II. Findings of Fact and Conclusions of Law
¶ 19. David also argues that the chancellor erred by failing to make proper findings of fact and conclusions of law on the record. Mississippi Rule of Civil Procedure 52(a) provides:
In all actions tried upon the facts without a jury the court may, and shall upon the request of any party to the suit or *1151when required by these rules, find the facts specially and state separately its conclusions of law thereon[,] and [a] judgment shall be entered accordingly.

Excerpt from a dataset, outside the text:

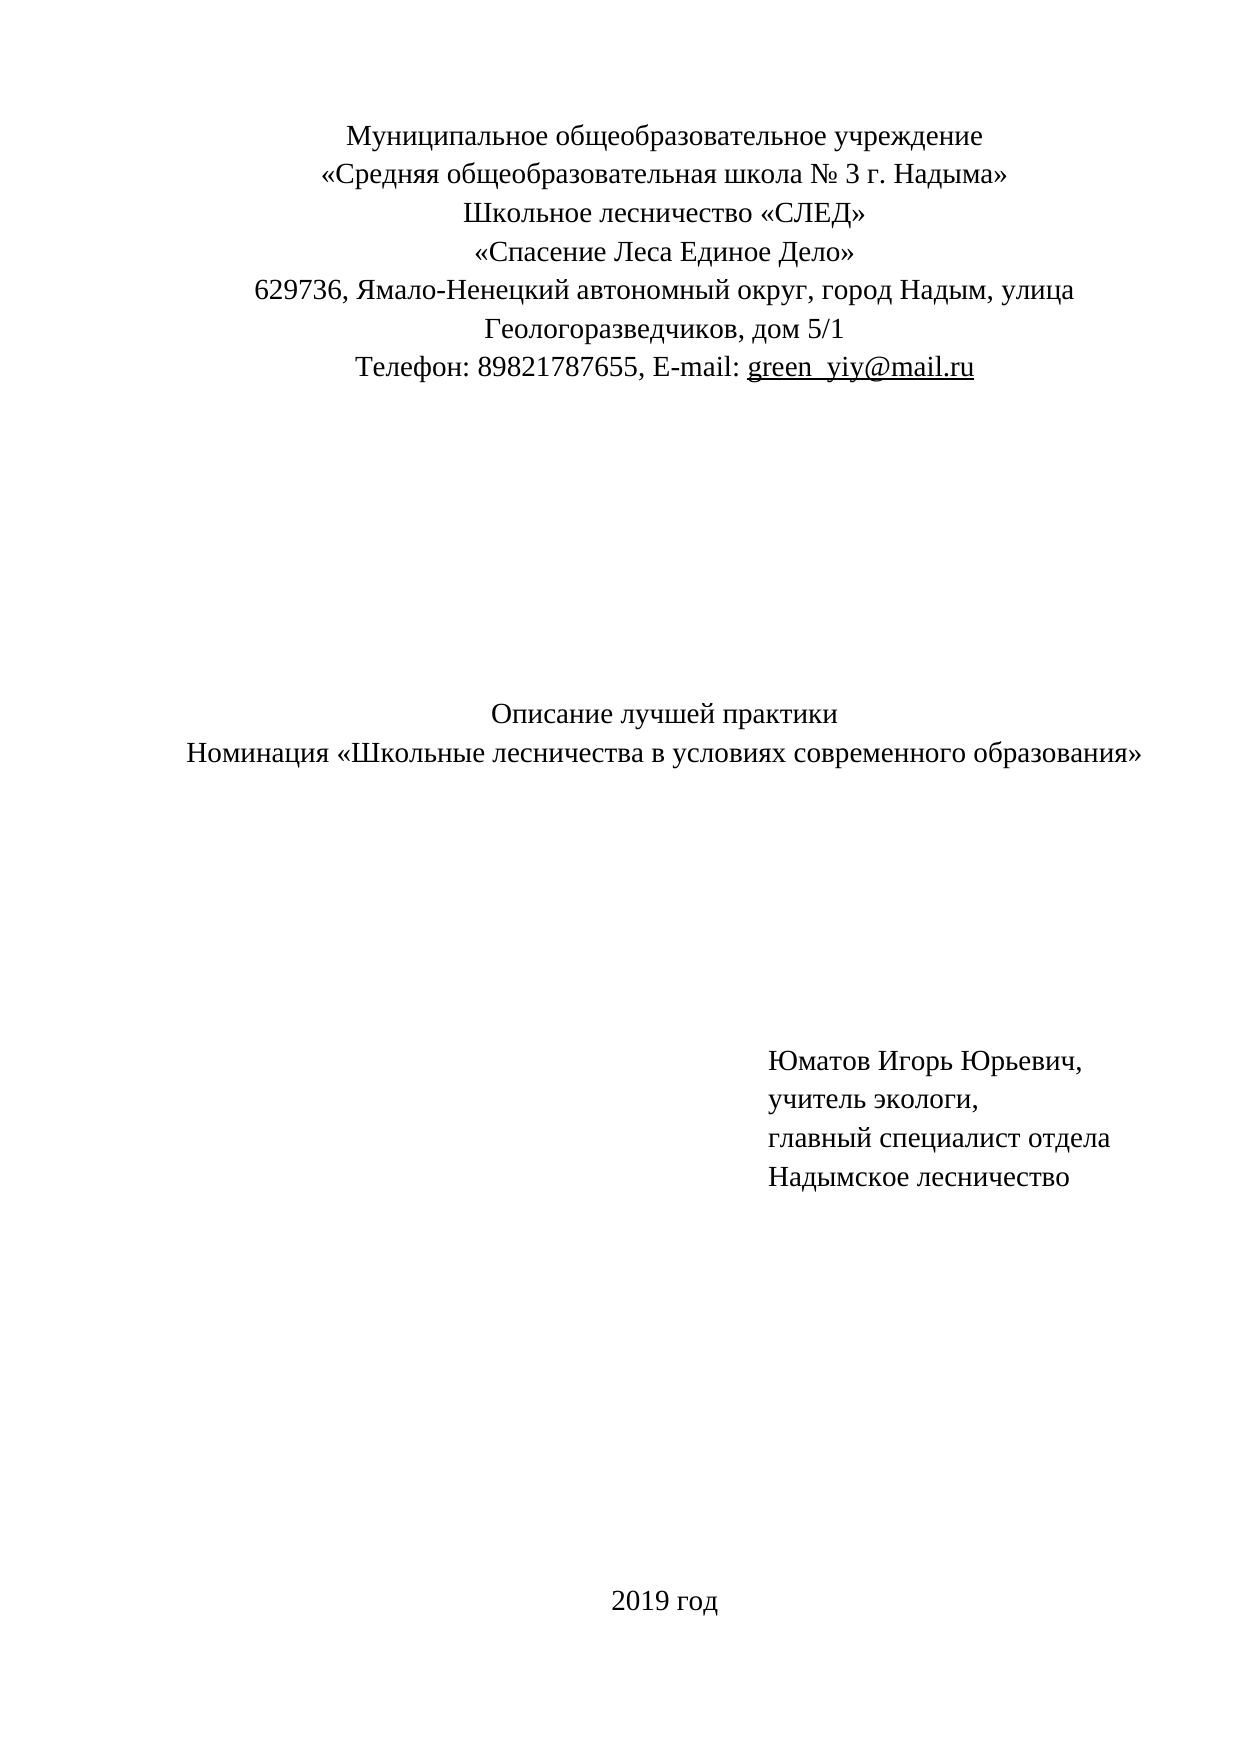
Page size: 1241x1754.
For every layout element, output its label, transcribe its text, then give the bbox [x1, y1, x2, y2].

¶ 20. During trial, before calling the first witness, David’s counsel requested that the chancellor announce his findings of fact and conclusions of law regarding his ruling. The chancellor determined that no material change in circumstances existed that would warrant a change in custody, but he did not state any specific factual findings on which his ruling was based or cite any law to support his determination.
¶ 21. In her brief, Rena argues that because the chancellor ruled that the July 8, 2009 custody decree was still in place, and David was only granted temporary physical custody while Rena was in rehab, the order was temporary, not final; and, the chancellor was not obligated to make findings of fact and conclusions or law regarding a temporary order. However, at the close of trial, the chancellor stated multiple times that his ruling was final. After discussing the nature of the ruling with Rena’s counsel, the chancellor told the parties they were free to appeal the order if they chose to do so.
¶ 22. It is true that if the chancellor makes no specific findings, we are to assume the chancellor resolved the issues in favor of the appellee. Marascalco v. Marascalco, 445 So.2d 1380, 1382 (Miss.1984). However, as discussed above, Rule 52(a) requires the chancellor to make specific factual findings and legal conclusions when requested by a party to the suit. Moreover, we find there exists a material change in circumstances adverse to the interest of the children that has occurred since the issuance of the custody decree, which warrants an Albright analysis with specific factual findings. Therefore, we reverse and remand for the chancellor to provide specific findings of fact and conclusions of law using an Albright analysis.
CONCLUSION
¶ 23. The chancellor erred in finding no material change in circumstances adverse to the health and well-being of the children, and by failing to make specific findings of fact and conclusions of law at the request of one of the parties. Finding error, we reverse and remand this case for further proceedings consistent with this opinion.
¶ 24. THE JUDGMENT OF THE CHANCERY COURT OF LAWRENCE COUNTY IS REVERSED, AND THIS CASE IS REMANDED FOR FURTHER PROCEEDINGS CONSISTENT WITH THIS OPINION. ALL COSTS OF THIS APPEAL ARE ASSESSED TO THE AP-PELLEE.
LEE, C.J., IRVING AND GRIFFIS, P.JJ., BARNES, ISHEE, ROBERTS AND MAXWELL, JJ., CONCUR. CARLTON, J., CONCURS IN RESULT ONLY WITHOUT SEPARATE WRITTEN OPINION. FAIR, J., DISSENTS WITHOUT SEPARATE WRITTEN OPINION.. Rena tested positive on three separate occasions during the divorce proceedings.
. The record is silent regarding whether Rena’s enrollment in the rehabilitation program was voluntary or at the direction of her probation officer.
.David did note cite the chancellor's failure to recuse as error on appeal, and therefore it is not addressed in this opinion.
. The record is silent regarding when Rena lost her job. However, the record does show that Rena was unemployed at the time of trial.